The GameFactory framework was launched to solve this problem. Through pre-trained video diffusion models, GameFactory is able to avoid over-reliance on specific game datasets and support the generation of diverse game scenarios. In addition, to bridge the gap between open domain prior knowledge and limited game data sets, GameFactory also adopts a unique three-stage training strategy.
In the first stage, LoRA (low-rank adaptation) is used to fine-tune the pre-trained model to adapt it to the specific game domain while retaining the original parameters. The second stage freezes the pre-training parameters and focuses on training the motion control module to avoid confusion between style and control. Finally, in the third stage, the LoRA weights are removed and the motion control module parameters are retained, allowing the system to generate controlled game videos in different open domain scenarios.
The researchers also evaluated the effectiveness of different control mechanisms and found that the cross-attention mechanism performed better when processing discrete control signals such as keyboard input, while the splicing method performed better when processing mouse movement signals. GameFactory also supports autoregressive motion control, enabling the generation of interactive gameplay videos of unlimited length. In addition, the research team also released the high-quality action annotation video dataset GF-Minecraft for the training and evaluation of the framework.

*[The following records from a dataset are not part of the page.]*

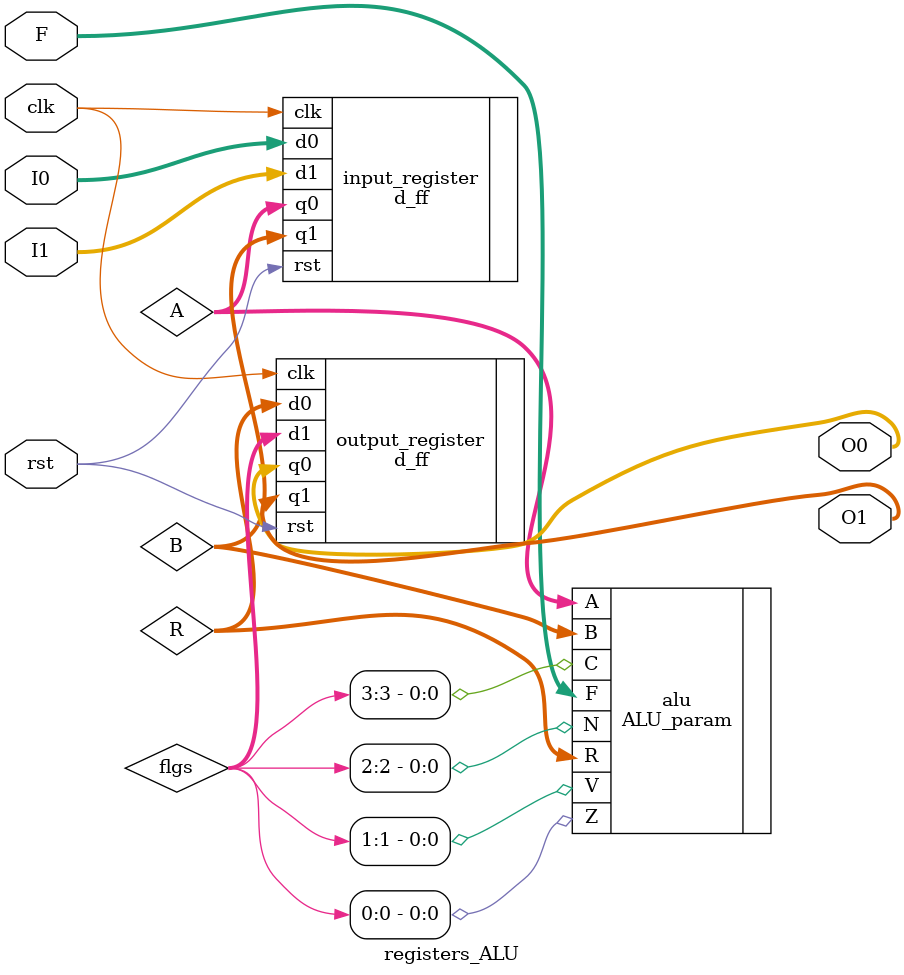
<source format=sv>
module registers_ALU
	# (parameter M = 4)
	  (I0, I1, rst, clk, F, O0, O1);
	  
	input  [M-1:0]   I0;
	input  [M-1:0]   I1;
	input 			 rst;
	input 			 clk;
	
	input  [3:0] 		F; // Operacion
	
	output [M-1:0]   O0;
	output [M-1:0]   O1;
	
	wire  [M-1:0] 		A; // Operando
	wire  [M-1:0] 		B; // Operando
	wire  [M-1:0]		R; // Resultado
	wire  [3:0]		flgs;
	  
	
	// Input register
	d_ff # (.M(M)) input_register (.d0(I0), .d1(I1),
											 .rst(rst), .clk(clk),
											 .q0(A), .q1(B));
	 
	// ALU
	ALU_param # (.M(M)) alu (.A(A), .B(B), .F(F), .R(R),
									 .C(flgs[3]), .N(flgs[2]), .V(flgs[1]), .Z(flgs[0]));
	
	// Output Register
	d_ff # (.M(M)) output_register (.d0(R), .d1(flgs),
											  .rst(rst), .clk(clk),
											  .q0(O0), .q1(O1));  
	
endmodule

</source>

Paper: https://arxiv.org/abs/2501.08325
Highlight:
The GameFactory framework was jointly developed by the University of Hong Kong and Kuaishou Technology to solve the problem of scene generalization in game video generation.
The framework utilizes pre-trained video diffusion models to generate diverse game scenarios and adopts a three-stage training strategy to improve the effect.
The researchers also released the action annotation video dataset GF-Minecraft to support the training and evaluation of GameFactory.
The emergence of the GameFactory framework has brought new possibilities to game development. Its efficient scene generation capabilities and open domain adaptability will greatly promote the development of the game industry and bring players a more colorful game experience. In the future, we expect the GameFactory framework to be further improved to provide more powerful tools for game developers.